The new pipelines and other infrastructure should help when Williams spins off its E&P business at the end of this year, said Hill, who was tapped to helm the new unit last month. WPX Energy Inc., which is scheduled to debut by the end of this year, would be a stand-alone publicly traded company.
Williams had been planning to run eight or nine rigs in the Marcellus in 2012, but it lowered that forecast to six or seven. The lower rig count, said Hill, is a “function of a lower gas price and living within our means,” but he added that the company’s new fit-for-purpose rigs were more efficient “than we thought we’d be.”

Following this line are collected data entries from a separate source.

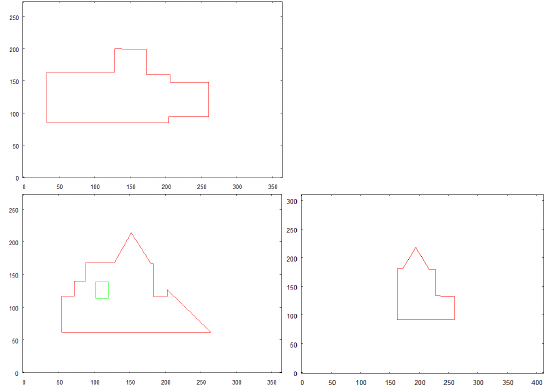
Figure 12. Result of vectorization of projections of building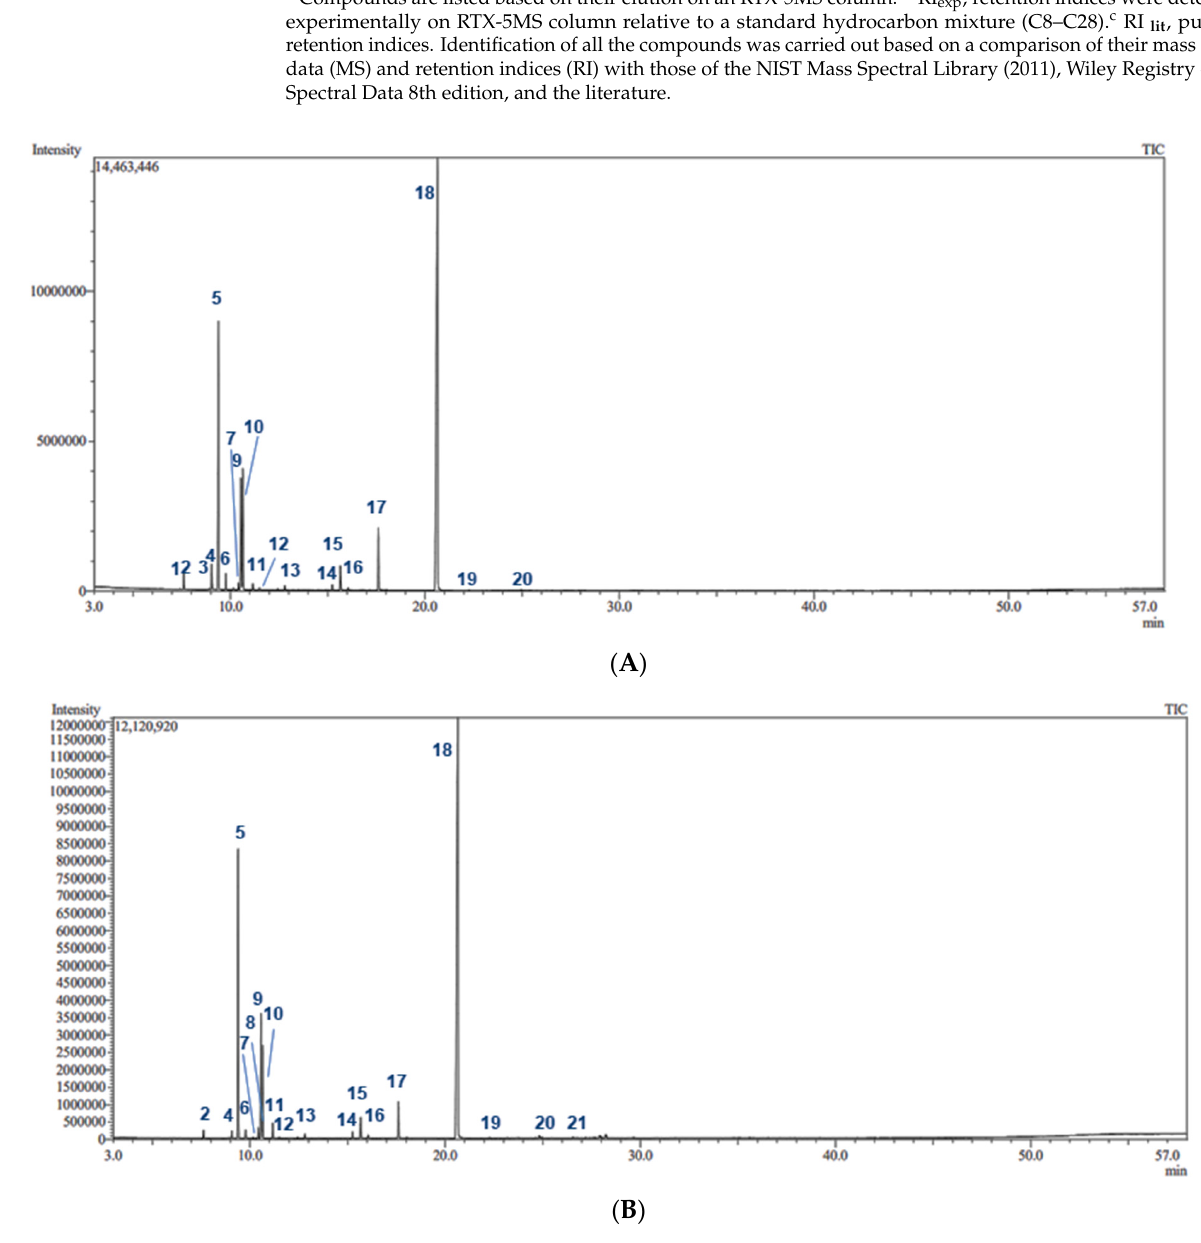
Figure 1. GC-MS chromatograms of P. racemosa leaf ( A ) and stem ( B ) essential oils on the Rtx-5MS column.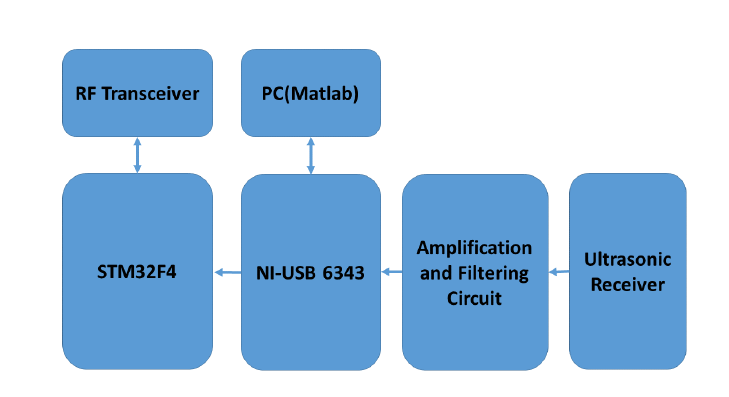
Figure 3. Block diagram of ultrasonic transmitter circuit (Mobile node).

Marcellus output should be about one-quarter of WPX production “in the next couple of years,” said Hill. “We’re very confident in that.” The company “just started” work in Susquehanna County and continues to develop a leasehold in Westmoreland and Clearfield counties. In 2012 four rigs are scheduled to drill in Susquehanna, with two in Westmoreland County and one or two in Clearfield County.
In the Bakken Shale, Hill said the company had planned oil production to be priced at around a $10 discount to West Texas Intermediate but “we’re seeing it less than that, more like the $5 range. We’re planning $9.80 in [Williams] data book. Through rail, pipelines, trucking, we’re keeping up with production. We have the capacity to keep up with the build-up in volumes.”
Some operators have talked about rising cost pressures in some of the shale plays, including the Bakken. However, those pressures haven’t affected Williams, said Hill.
“We have established relationships with Halliburton for stimulation services and our directional is contracted for whole new fit-for-purpose rigs,” he said. Another advantage for Williams is that the Bakken isn’t its first tight oil and gas play. “We’re taking what we learned in the Piceance [Basin] and moved it up there. As that model kicks in it will drive costs down. There’s a lot of pressure up there no doubt, but our relationships with vendors will keep us in good shape.”
Asked whether Bakken well costs in 2012 may be higher than this year, Hill said Williams was spending $9.5 million per well now and costs likely would be flat in the coming year.
“We’ve heard some talking about well costs of $10-11 million,” he said. “We won’t see that. We think they will be flat at $9.5 million, which is where we are now. We’d like to see them driven down but we’re not sure yet. We already have a couple of new rigs out there,” which could help to reduce drilling and completion expenses.